| Période de fabrication : 1950-1974 | Fabricant : Laboratoire Central des Télécommunications - LCT | |
| Domaines : Environnement | Sous-domaines : Météorologie | |
| Organisme : Observatoire Midi-Pyrénées - OMP | Ville : Campistrous | |
| Modèle : Ronsard | Matériaux : |
Description
Le radar Ronsard (Recherche sur les Orages et les Nuages par un Système Associé de Radars
Doppler) du laboratoire central des télécommunications (LCT) permet de mesurer plusieurs champs de vent ou de précipitation.
On parle de champ lorsqu'une grandeur physique, telle que la vitesse, est
définie en chaque point d'une surface donnée. Il est composé de deux remorques. La
première remorque « bloc aérien » supporte la tourelle d'émission-réception.

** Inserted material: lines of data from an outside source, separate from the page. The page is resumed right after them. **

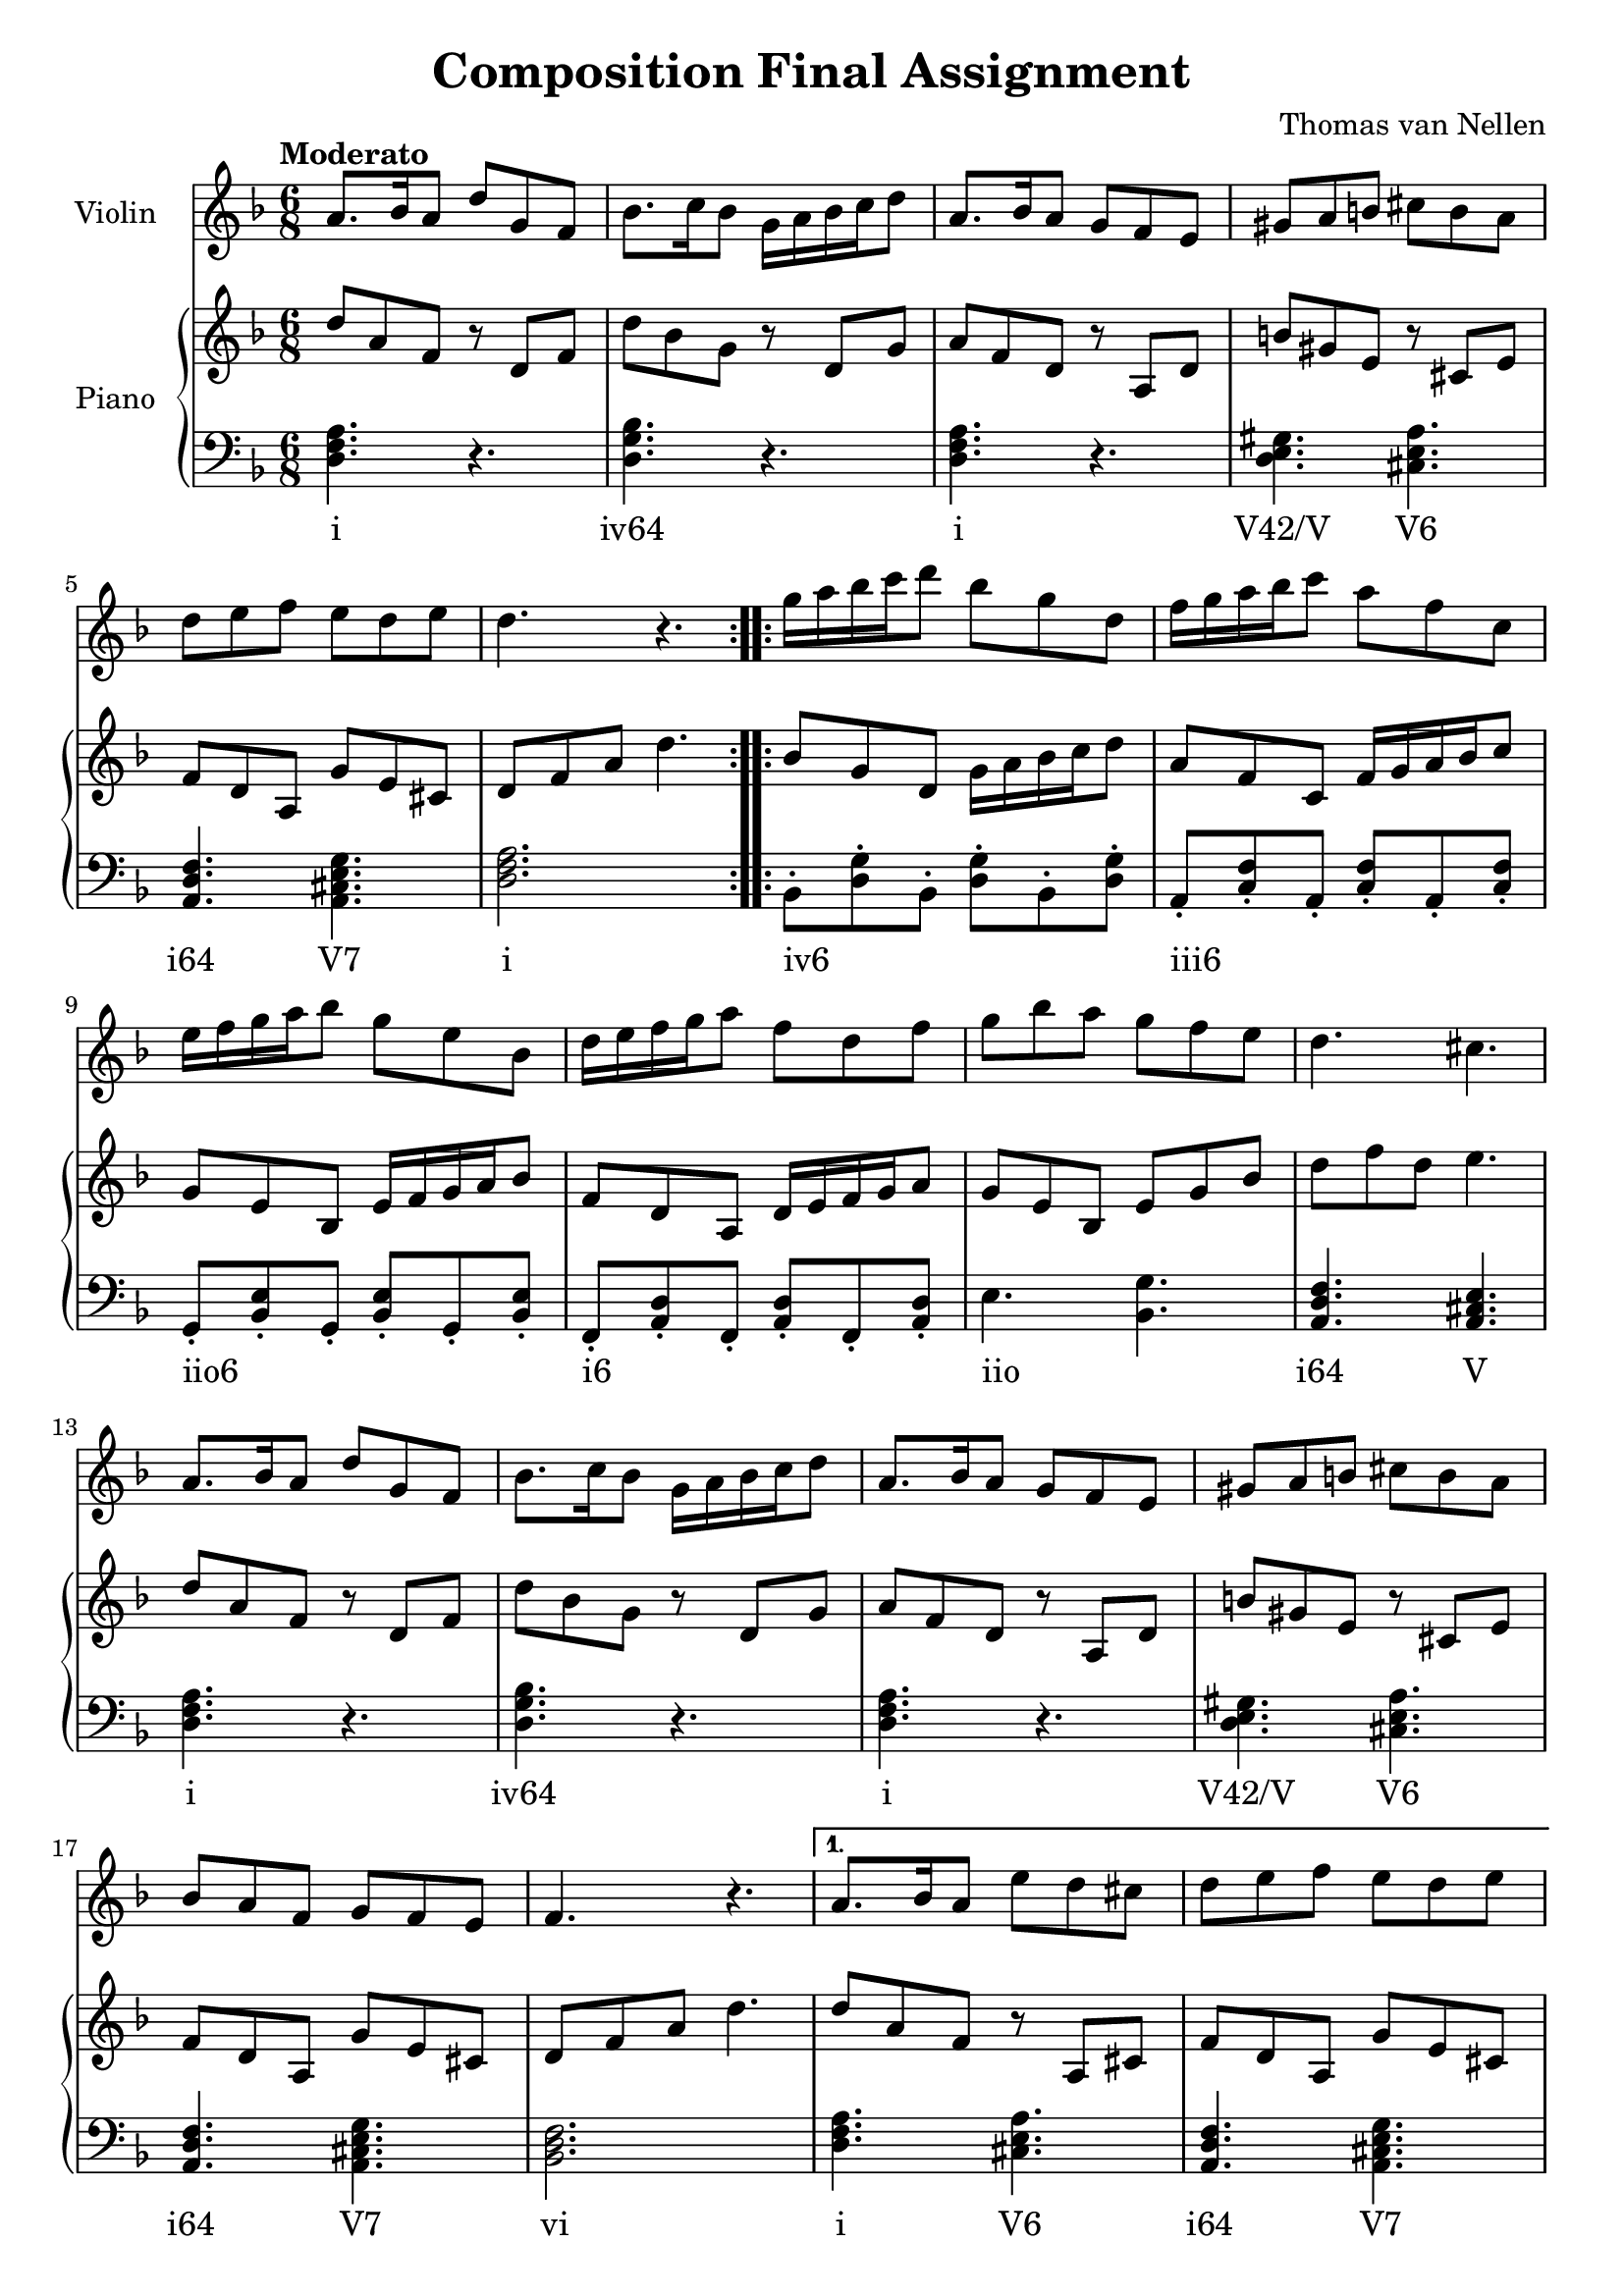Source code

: \version "2.24.3"

\header {
  title = "Composition Final Assignment"
  composer = "Thomas van Nellen"
}

melody = \relative c'' {
  \clef treble
  \key d \minor
  \tempo "Moderato"
  \time 6/8

  \repeat volta 2 { 
    a8. bes16 a8 d g, f
    bes8. c16 bes8 g16 a bes c d8 
    a8. bes16 a8 g f e 
    gis a b cis b a 
    d e f e d e 
    d4. r
  }
  \repeat volta 2 {
    g16 a bes c d8 bes g d 
    f16 g a bes c8 a f c 
    e16 f g a bes8 g e bes
    d16 e f g a8 f d f
    g bes a g f e 
    d4. cis
    a8. bes16 a8 d g, f 
    bes8. c16 bes8 g16 a bes c d8 
    a8. bes16 a8 g f e 
    gis a b cis b a 
    bes a f g f e 
    f4. r
    \alternative {
      \volta 1 {
        a8. bes16 a8 e' d cis 
        d e f e d e
        d4. r
      }
      \volta 2 {
        a8. bes16 a8 e' cis a 
        d a f e d e 
        d2.
      }
    }
  }
  \bar "|."
}

upper = \relative c' {
  \clef treble
  \key d \minor
  \tempo "Moderato"
  \time 6/8
  \repeat volta 2 {
    d'8 a f r d f 
    d' bes g r d g 
    a f d r a d 
    b' gis e r cis e 
    f8 d a g' e cis 
    d f a d4.
  }
  \repeat volta 2 {
    bes8 g d g16 a bes c d8 
    a f c f16 g a bes c8 
    g e bes e16 f g a bes8 
    f d a d16 e f g a8
    g e bes e g bes 
    d f d e4.    
    d8 a f r d f 
    d' bes g r d g 
    a f d r a d 
    b' gis e r cis e 
    f8 d a g' e cis 
    d f a d4.
    \alternative {
      \volta 1 {
        d8 a f r8 a, cis 
        f d a g' e cis 
        d f a d4.
      }
      \volta 2 {
        d8 a f r8 a, cis 
        f d a g' e cis 
        d f a d4.
      }
    }
  }
}

lower = \relative c {
  \clef bass
  \key d \minor
  \tempo "Moderato"
  \time 6/8
  \repeat volta 2 {
     <d f a>4. r 
     <d g bes> r 
     <d f a> r 
     <d e gis>4. <cis e a> 
     <a d f>4. <a cis e g> 
     <d f a>2.
  }
  \repeat volta 2 {
     bes8-. <d g>-. bes-. <d g>-. bes-. <d g>-.
     a-. <c f>-. a-. <c f>-. a-. <c f>-.
     g-. <bes e>-. g-. <bes e>-. g-. <bes e>-.
     f-. <a d>-. f-. <a d>-. f-. <a d>-.
     e'4. <bes g'>
     <a d f>4. <a cis e>
     <d f a>4. r 
     <d g bes> r 
     <d f a> r 
     <d e gis>4. <cis e a> 
     <a d f>4. <a cis e g> 
     <bes d f>2.
     \alternative {
      \volta 1 {
        <d f a>4. <cis e a> 
        <a d f> <a cis e g> 
        <d f a>2.
      }
      \volta 2 {
        <d f a>4. <cis e a> 
        <a d f> <a cis e g> 
        <d, a' d>2.
      }
    }
  }
}

\score {
  <<
    \new Staff \with {
      instrumentName = "Violin"
    }
    {
      \melody
    }
    \new PianoStaff \with {
      instrumentName = "Piano"
    }
    <<
      \new Staff = "upper" \upper
      \new Staff = "lower" \new Voice = "lower" \lower
      \new Lyrics {
        \lyricsto "lower" {
          \repeat volta 2 {
            i 
            "iv64" 
            i 
            "V42/V" "V6" 
            "i64" "V7" 
            i
          }
          \repeat volta 2 {
            "iv6" _ _ _ _ _ 
            "iii6" _ _ _ _ _ 
            "iio6" _ _ _ _ _
            "i6" _ _ _ _ _
            "iio" _ 
            "i64" V 
            i 
            "iv64" 
            i 
            "V42/V" "V6" 
            "i64" "V7" 
            vi 
            \alternative {
              \volta 1 {
                i "V6" 
                "i64" "V7" 
                i
              }
              \volta 2 {
                i "V6" 
                "i64" "V7" 
                i
              }
            }
          }
        }
      }
    >>
  >>
  \layout {
    \context { \Staff \RemoveEmptyStaves }
  }
}

\score {
  \unfoldRepeats {
    <<
      \new Staff \with {
        midiInstrument = "violin"
      }
      {
        \melody
      }
      \new PianoStaff \with {
        midiInstrument = "piano"
      }
      <<
        \new Staff = "upper" \upper
        \new Staff = "lower" \new Voice = "lower" \lower
      >>
    >>
  }
  \midi {
    \tempo 4=80
  }
}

Celle-ci comprend l'antenne d'émission, de diamètre 400 cm et de surface 12,56 m², son dispositif de pointage et les deux
coffrets d'émission et de réception placés de chaque côté de l'antenne. Après
démontage de l'antenne, la tourelle d'émission-réception est couchée sur la
remorque, rendant ainsi le transport conforme au gabarit routier et ferroviaire
(largeur de 2,5 mètres et hauteur de 4 mètres). En exploitation, la tourelle
est en position verticale. La stabilité de la remorque est assurée par quatre
vérins à vis démontables situés aux extrémités de quatre bras repliés en
position de transport. Une seconde remorque « cabine de commande »
comprend l’espace de traitement analogique du signal radar, le pupitre
d'exploitation, la commande de l'antenne, le calculateur de gestion et de
traitement numérique du signal, ainsi que les outils informatiques de
visualisation et d'enregistrement. Les faisceaux de deux radars Ronsard,
placés à une distance de 40 kilomètres, balayent devant eux tels des essuie-glaces.

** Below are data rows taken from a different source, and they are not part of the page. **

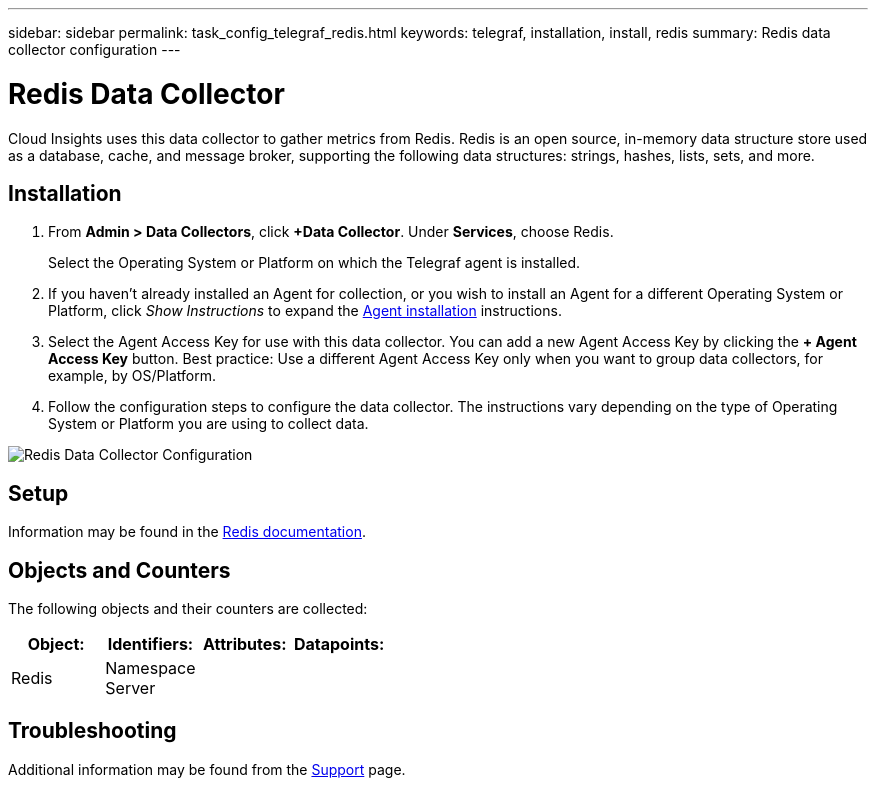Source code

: ---
sidebar: sidebar
permalink: task_config_telegraf_redis.html
keywords: telegraf, installation, install, redis
summary: Redis data collector configuration
---

= Redis Data Collector

:toc: macro
:hardbreaks:
:toclevels: 1
:nofooter:
:icons: font
:linkattrs:
:imagesdir: ./media/

[.lead]
Cloud Insights uses this data collector to gather metrics from Redis. Redis is an open source, in-memory data structure store used as a database, cache, and message broker, supporting the following data structures: strings, hashes, lists, sets, and more. 

== Installation 

. From *Admin > Data Collectors*, click *+Data Collector*. Under *Services*, choose Redis.
+
Select the Operating System or Platform on which the Telegraf agent is installed. 

. If you haven't already installed an Agent for collection, or you wish to install an Agent for a different Operating System or Platform, click _Show Instructions_ to expand the link:task_config_telegraf_agent.html[Agent installation] instructions.

. Select the Agent Access Key for use with this data collector. You can add a new Agent Access Key by clicking the *+ Agent Access Key* button. Best practice: Use a different Agent Access Key only when you want to group data collectors, for example, by OS/Platform.

. Follow the configuration steps to configure the data collector. The instructions vary depending on the type of Operating System or Platform you are using to collect data. 

image:RedisDCConfigWindows.png[Redis Data Collector Configuration]

== Setup

Information may be found in the link:https://redis.io/documentation[Redis documentation].

== Objects and Counters

The following objects and their counters are collected:

[cols="<.<,<.<,<.<,<.<"]
|===
|Object:|Identifiers:|Attributes: |Datapoints:

|Redis

|Namespace
Server

|
|
|===

== Troubleshooting

Additional information may be found from the link:concept_requesting_support.html[Support] page.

Chaque antenne émet un faisceau d’ondes pulsées de longueur d’onde de 5 centimètres.
Lorsque le faisceau rencontre un obstacle dans l'atmosphère (particules d’eau…),
une portion de l'énergie du faisceau est réfléchie et renvoyée à l’antenne. En
analysant le signal réfléchi, il est possible de localiser et d’identifier
l’objet responsable de la réflexion, ainsi que de calculer sa vitesse de
déplacement grâce à l’effet Doppler. On obtient ainsi toutes les composantes nécessaires pour recomposer le
champ de vent ou de précipitation, reconstituer et observer sa circulation. Le radar détecte toutes les particules
d'eau, qu'elles soient sous forme de liquide, neige ou glace. Il permet donc
d'étudier les précipitations dans leur diversité. Le radar peut effectuer des mesures
jusqu’à une distance de 200 kilomètres avec un très bon rapport entre le temps
de mesure et la résolution.
Utilisation
Conçu pour la recherche météorologique et
l’observation de nuages, ce radar a été utilisé par le physicien Bernard Campistron
pour des mesures dans le cadre de sa thèse en physique de l’atmosphère. Le radar a été utilisé pour observer la
circulation de l’air dans les zones frontales, c’est à dire des surfaces le
long desquelles, lors de son déplacement, l’air froid remplace l’air chaud dans
le cas d’un front froid. Si la montée est très rapide, il peut s’y développer
un orage. Deux radars de ce type ont été conçus et
construits en 1973 sous la responsabilité du CNRS. Un radar est resté sur un
site parisien, tandis que l’autre a été accueilli au centre de recherches
atmosphériques de Campistrous mais il n’y a pas été utilisé.